Before that, though, the road was rough. Anderlecht lost 4-2 at Club Brugge on 6 April after being pulled into a wild, open contest they couldn’t control. They had also lost at home to Cercle Brugge and away at Mechelen, so the Gent win was a timely reset rather than proof they’ve solved everything. Their six-match run reads like a rollercoaster: a big home win over OH Leuven, then a draw at Club Brugge, then three defeats in four before Gent. That isn’t the form of a side in total control. It is the form of a side that can score, can be scored against, and tends to live on the edge.
The away numbers back that up. Anderlecht’s road record is only 4 wins, 4 draws and 8 defeats, with 20 goals scored and a hefty 29 conceded. That’s the part of their profile Mechelen will fancy. They’re far more vulnerable on their travels than at home, and they don’t keep many clean sheets away from Brussels. Still, they’re dangerous enough going forward to hurt teams that leave space. With 48 goals scored overall, they’ve got more firepower than Mechelen, and that can change a game quickly. The issue is whether they can keep things tidy at the other end. Usually, they don’t.
Still, the Championship Round often rewards the team that can live through the messy parts. Anderlecht have scored in enough difficult away games to suggest they won’t go quietly here. They’ve also been part of plenty of matches with open scorelines, and if Mechelen push too high after a decent spell, that’s exactly the kind of invitation Anderlecht tend to accept.
Head-to-Head
Recent meetings between these two have produced plenty of drama and, more often than not, goals. Mechelen’s 1-0 win at Anderlecht on 15 March broke a run of dominant-looking results from the Brussels side, but it didn’t erase the pattern around the fixture. Before that, Anderlecht had beaten Mechelen 3-1 at home in November 2025 and 4-1 in January 2025. They also won 3-1 at Mechelen in August 2024.
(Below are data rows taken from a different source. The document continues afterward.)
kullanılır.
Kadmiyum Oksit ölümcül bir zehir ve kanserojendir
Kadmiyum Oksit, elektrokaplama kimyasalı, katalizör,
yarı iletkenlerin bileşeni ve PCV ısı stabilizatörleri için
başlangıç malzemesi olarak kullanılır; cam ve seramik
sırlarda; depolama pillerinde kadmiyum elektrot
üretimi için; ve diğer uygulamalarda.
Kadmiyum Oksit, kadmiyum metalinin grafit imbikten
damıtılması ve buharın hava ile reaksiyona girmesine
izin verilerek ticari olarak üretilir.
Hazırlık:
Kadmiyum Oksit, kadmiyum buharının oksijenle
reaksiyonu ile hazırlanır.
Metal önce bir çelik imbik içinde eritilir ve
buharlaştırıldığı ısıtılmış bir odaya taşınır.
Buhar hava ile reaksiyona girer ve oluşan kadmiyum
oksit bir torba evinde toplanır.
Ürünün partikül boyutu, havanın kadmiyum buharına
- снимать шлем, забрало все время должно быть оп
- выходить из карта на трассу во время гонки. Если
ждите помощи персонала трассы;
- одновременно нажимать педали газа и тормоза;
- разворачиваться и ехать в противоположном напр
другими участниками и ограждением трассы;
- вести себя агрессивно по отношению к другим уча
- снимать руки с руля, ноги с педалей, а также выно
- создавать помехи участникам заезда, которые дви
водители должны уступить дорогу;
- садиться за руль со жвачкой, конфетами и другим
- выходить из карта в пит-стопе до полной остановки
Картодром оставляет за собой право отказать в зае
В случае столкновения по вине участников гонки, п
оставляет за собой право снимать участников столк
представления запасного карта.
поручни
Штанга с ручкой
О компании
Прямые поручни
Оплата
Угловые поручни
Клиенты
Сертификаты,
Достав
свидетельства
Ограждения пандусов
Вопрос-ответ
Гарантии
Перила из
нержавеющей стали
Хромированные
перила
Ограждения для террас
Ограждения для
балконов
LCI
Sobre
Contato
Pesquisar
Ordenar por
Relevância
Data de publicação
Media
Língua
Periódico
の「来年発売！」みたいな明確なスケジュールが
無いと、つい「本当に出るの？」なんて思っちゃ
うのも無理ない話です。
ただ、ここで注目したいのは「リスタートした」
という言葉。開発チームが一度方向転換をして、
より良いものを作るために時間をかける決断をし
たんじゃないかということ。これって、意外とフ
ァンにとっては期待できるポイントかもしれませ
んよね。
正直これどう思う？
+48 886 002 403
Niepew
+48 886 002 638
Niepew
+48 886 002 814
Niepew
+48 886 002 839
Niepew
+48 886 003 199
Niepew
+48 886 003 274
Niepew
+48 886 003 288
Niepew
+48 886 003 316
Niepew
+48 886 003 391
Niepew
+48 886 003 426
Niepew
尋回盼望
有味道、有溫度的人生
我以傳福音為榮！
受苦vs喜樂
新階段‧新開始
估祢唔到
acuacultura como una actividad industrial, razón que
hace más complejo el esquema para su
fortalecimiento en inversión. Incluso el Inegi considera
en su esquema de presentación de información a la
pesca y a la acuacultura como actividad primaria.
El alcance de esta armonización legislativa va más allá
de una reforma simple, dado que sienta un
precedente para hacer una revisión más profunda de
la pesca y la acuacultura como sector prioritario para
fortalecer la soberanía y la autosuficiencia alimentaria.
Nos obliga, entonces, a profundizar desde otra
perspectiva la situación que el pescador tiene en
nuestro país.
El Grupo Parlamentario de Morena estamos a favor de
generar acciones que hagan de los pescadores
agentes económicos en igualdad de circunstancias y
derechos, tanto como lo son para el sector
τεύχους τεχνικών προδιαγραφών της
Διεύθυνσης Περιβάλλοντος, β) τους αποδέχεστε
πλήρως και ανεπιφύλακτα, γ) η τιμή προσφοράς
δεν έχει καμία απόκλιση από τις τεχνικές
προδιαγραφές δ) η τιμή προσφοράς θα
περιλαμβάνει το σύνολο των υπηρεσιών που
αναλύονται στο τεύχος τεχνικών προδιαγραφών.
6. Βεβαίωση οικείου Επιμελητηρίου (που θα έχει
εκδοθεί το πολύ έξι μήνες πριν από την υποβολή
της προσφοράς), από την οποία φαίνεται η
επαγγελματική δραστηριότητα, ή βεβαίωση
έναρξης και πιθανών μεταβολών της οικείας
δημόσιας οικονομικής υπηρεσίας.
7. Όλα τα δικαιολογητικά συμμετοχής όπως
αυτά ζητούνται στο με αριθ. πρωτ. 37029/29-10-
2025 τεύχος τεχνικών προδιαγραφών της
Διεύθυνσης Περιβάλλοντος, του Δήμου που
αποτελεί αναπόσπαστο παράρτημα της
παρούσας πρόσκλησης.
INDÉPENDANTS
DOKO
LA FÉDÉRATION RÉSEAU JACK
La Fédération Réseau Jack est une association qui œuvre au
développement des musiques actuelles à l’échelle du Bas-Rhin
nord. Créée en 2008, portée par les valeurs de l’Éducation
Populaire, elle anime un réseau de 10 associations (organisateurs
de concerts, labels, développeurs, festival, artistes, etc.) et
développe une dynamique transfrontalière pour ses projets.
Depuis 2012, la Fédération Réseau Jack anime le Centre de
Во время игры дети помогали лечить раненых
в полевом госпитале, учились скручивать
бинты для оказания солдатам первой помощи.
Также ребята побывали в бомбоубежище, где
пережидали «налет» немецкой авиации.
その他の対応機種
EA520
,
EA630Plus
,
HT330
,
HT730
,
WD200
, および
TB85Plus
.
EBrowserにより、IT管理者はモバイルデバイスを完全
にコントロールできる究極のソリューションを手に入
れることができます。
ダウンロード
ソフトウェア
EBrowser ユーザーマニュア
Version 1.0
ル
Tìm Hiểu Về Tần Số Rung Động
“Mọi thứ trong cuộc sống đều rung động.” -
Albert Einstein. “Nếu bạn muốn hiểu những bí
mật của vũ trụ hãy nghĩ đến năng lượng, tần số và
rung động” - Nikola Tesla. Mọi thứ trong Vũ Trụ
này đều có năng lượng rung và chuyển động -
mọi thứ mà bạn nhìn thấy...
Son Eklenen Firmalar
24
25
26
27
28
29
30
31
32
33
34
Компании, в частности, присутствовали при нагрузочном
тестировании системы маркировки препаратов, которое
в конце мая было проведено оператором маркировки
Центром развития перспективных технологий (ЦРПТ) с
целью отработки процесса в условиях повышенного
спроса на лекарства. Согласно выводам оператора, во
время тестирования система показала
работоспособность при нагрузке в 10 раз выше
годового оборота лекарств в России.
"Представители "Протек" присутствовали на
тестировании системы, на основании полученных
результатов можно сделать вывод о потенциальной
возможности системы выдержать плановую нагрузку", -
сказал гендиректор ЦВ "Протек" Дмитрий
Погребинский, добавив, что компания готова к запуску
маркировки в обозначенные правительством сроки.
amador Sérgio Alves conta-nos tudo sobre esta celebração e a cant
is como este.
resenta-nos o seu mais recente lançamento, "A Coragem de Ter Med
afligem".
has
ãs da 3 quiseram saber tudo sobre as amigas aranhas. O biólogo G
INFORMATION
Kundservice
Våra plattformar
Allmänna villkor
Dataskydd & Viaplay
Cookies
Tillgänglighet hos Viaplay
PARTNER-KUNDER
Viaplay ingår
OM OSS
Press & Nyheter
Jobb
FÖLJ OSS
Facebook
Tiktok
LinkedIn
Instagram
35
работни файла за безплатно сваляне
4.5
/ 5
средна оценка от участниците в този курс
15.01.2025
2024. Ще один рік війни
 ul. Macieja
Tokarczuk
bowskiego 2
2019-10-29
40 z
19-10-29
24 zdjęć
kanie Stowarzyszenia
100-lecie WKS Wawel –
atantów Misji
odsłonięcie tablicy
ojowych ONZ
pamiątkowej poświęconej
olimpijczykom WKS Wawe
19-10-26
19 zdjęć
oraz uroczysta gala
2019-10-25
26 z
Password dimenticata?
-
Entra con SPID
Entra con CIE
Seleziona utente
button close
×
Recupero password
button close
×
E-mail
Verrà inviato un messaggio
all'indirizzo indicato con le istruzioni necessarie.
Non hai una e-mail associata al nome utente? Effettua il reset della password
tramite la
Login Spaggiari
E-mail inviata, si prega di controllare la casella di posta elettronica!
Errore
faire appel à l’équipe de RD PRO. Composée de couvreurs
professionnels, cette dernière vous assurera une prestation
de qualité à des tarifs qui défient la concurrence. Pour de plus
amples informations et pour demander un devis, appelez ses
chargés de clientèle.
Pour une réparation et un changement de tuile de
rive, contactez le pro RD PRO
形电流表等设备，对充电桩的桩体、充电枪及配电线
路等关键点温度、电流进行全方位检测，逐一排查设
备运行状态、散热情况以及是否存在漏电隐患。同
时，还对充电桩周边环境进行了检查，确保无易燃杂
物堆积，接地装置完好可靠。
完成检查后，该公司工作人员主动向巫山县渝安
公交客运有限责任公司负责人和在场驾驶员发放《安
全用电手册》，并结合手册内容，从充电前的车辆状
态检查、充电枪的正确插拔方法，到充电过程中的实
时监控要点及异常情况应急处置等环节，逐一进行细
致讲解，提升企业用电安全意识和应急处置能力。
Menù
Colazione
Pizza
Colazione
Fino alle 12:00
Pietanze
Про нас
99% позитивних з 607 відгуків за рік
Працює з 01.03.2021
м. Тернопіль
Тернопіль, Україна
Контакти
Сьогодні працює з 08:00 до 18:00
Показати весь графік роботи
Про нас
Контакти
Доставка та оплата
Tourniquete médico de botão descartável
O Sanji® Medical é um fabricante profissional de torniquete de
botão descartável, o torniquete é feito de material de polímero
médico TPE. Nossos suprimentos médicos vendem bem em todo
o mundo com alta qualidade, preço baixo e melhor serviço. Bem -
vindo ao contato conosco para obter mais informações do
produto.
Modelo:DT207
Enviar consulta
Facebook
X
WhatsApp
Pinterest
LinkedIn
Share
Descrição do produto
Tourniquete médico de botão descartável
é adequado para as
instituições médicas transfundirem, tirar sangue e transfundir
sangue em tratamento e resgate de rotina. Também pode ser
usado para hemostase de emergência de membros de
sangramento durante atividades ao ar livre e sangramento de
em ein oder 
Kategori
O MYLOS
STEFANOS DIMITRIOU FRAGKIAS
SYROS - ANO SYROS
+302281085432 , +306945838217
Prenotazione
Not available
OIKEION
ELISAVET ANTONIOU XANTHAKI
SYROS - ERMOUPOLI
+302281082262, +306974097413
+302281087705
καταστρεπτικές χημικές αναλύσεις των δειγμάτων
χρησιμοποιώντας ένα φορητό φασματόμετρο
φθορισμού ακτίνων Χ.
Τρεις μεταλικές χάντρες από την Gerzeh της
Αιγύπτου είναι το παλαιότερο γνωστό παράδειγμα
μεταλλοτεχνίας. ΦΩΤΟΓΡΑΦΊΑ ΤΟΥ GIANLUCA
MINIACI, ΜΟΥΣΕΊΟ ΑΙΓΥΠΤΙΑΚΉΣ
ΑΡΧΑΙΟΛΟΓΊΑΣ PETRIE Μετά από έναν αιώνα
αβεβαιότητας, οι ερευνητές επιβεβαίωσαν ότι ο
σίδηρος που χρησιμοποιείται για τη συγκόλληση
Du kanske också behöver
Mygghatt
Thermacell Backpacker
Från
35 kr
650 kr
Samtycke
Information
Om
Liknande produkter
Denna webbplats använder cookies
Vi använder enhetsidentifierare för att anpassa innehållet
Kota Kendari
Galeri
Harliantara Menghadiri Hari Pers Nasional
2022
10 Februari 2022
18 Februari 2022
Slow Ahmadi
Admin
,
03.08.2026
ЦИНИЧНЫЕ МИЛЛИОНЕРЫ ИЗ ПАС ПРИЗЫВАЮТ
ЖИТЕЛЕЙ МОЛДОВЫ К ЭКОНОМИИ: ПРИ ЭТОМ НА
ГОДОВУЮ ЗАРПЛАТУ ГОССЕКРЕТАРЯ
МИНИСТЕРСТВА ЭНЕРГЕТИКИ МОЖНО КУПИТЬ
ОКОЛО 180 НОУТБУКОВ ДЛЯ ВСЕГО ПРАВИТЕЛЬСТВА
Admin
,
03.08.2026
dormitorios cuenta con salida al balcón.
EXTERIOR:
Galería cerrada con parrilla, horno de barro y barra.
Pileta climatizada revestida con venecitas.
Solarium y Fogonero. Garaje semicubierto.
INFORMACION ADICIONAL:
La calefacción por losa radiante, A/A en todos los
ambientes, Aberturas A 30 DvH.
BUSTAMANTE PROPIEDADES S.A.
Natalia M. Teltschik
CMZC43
The longer trend is clear enough. This pairing usually produces chances at both ends, and the home side hasn’t had things all its own way for long stretches. Seven of the last eight meetings have gone over 2.5 goals, and that’s hard to ignore. One narrow Mechelen win doesn’t suddenly change the personality of the fixture. Not with these two.
We Predict: Both Teams To Score
We’re backing Both Teams To Score at 8/13 here, and it feels like the right call for a game that has goals written all over it. Mechelen have scored in enough home matches to trust them to find something, and Anderlecht’s away record is too loose to expect a clean sheet. On the other side, Anderlecht have the better attacking numbers overall and just put three past Gent. They should get on the board.
The 1-2 correct-score angle fits the shape of it neatly. Mechelen are usually competitive at home, but Anderlecht carry a bit more quality in the final third and look more likely to nick the bigger moments. The tension is obvious: Mechelen beat Anderlecht away only a few weeks ago. But that result came in a tighter, less open game. This one feels different. If you want a second angle, Over 2.5 Goals is live as well, especially with both teams’ recent defensive records and that strong head-to-head scoring trend.